“Life doesn’t always give us what we deserve, but rather, what we demand. And so you must continue to push harder than any other person in the room.” Those words from Wadi Ben-Hirki, a young feminist activist from Nigeria, are a good reminder that gender equity is still a problem in nearly all fields. The tech field is no exception, and this has been obvious (and repeatedly stated) for decades. But the emergency of AI as a special and distinct field gives us the opportunity to highlight what women in technology have brought to the table.
Gender inclusivity and women’s empowerment are not just advertising tags or feel-good slogans. Call it essentialism or just empirics, but some notable women in AI are asking foundational questions and offering binary-splitting solutions. When the nonprofit consortium “Women in AI” recently met for a conference at Trinity College in Dublin, Ireland, the purpose of the conference wasn’t some kind of inward identity gazing, but instead an outward, socially relevant gaze on “ethically-driven AI design.” One of the organizers was Alessandra Sala whose “research at Nokia Bell Labs focuses on distributed algorithms and complexity analysis with an emphasis on graph algorithms and privacy issues in large-scale networks.”

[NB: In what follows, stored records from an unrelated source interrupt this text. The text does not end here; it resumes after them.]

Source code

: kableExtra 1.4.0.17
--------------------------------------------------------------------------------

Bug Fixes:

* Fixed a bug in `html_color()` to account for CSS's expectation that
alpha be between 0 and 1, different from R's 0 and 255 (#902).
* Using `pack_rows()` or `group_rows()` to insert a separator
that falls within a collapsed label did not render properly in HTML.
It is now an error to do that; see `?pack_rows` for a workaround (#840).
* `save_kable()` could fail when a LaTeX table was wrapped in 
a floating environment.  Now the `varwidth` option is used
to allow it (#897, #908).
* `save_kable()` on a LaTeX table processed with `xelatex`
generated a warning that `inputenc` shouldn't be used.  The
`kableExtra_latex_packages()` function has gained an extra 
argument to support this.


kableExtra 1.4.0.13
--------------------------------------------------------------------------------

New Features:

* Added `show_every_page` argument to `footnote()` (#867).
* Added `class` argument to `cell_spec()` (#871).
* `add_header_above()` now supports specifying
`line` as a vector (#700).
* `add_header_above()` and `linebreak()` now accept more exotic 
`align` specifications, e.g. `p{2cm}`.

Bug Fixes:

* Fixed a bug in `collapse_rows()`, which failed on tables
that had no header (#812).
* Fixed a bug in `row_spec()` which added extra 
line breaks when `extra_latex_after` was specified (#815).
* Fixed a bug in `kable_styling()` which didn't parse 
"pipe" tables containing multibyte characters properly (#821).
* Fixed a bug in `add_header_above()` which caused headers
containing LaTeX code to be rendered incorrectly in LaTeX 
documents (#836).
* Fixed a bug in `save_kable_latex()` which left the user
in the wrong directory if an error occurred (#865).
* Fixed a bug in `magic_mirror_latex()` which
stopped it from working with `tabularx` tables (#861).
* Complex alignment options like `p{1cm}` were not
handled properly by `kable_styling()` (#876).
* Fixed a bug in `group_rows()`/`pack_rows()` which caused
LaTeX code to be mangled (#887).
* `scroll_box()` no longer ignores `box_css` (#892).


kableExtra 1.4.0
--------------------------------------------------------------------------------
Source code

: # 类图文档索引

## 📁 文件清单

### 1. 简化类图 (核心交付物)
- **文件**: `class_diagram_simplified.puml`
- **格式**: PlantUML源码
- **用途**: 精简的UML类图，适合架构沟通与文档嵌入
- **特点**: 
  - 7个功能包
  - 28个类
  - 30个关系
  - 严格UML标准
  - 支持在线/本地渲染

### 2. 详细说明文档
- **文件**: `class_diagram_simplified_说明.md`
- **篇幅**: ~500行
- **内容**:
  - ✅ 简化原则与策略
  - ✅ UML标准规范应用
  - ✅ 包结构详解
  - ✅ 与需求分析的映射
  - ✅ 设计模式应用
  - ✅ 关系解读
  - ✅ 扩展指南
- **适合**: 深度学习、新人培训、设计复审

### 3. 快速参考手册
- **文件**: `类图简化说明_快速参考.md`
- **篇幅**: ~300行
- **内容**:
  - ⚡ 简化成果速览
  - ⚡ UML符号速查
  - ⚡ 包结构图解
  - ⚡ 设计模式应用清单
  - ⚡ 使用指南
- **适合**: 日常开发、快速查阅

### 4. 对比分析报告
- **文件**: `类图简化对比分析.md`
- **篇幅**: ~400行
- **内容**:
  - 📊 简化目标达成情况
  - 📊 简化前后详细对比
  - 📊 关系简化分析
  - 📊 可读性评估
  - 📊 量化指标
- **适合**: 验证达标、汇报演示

An ongoing conversation about gender in technology, and AI in particular, is also critical for growth and self-reflection in the industry. Consider Jane Crofts, founder of Data to the People, a global data literacy nonprofit. One of her curiosity-spawned projects is Databilities, “an evidence-based data literacy competency framework that was launched at the 2018 United Nations World Data Forum.”
And consider also Abeba Birhane, a graduate student in cognitive science at University College Dublin, in Ireland. Birhane also works for the Irish software research center Lero. She specializes in complexity science and the philosophy of technology. Birhane has emerged as a powerful voice of anti-Cartesianism. What does that mean? Rene Descartes (hence “Cartesianism”) is the French philosopher responsible for constructing a “subject-object” dichotomy that is at the root of a lot of our assumptions about humans (the subject) being able to control and predict the world (the object).
Birhane provocatively names the audacious hypotheses that emerge from subject-object thinking: our assumption that we can “predict people’s behaviour with precision . . . tell whether someone is going to a commit crime before they do . . . The quest for absolute certainty has been at the top of Western science’s agenda,” she writes, and AI research similarly strives “for generalizability and predictability.” But reality is never predictable. It’s infinitely complex.
This is a shattering of the dominant AI narrative. It opens the door for a more nuanced and patient approach to reaching people—perhaps analogous to “deep canvassing,” the new (and technology and ethics-driven) campaign paradigm that is made up of ongoing conversations between canvassers and potential voters. It’s a process that allows complexity and human infinitude to drive the conversation—people change their minds, or solidify their positions for their reasons in dialogue with others. This endeavor is aided by the tech developed by Open Field, a project of two more notable tech women, Emily Del Beccaro and Ari Trujillo Wesler. Because more personalized and spontaneous campaigning requires the ability to fill in information while out canvassing rather than collecting and integrating it later, Open Field offers services like real time analytics dashboards and the ability to quickly customize scripts, among other things.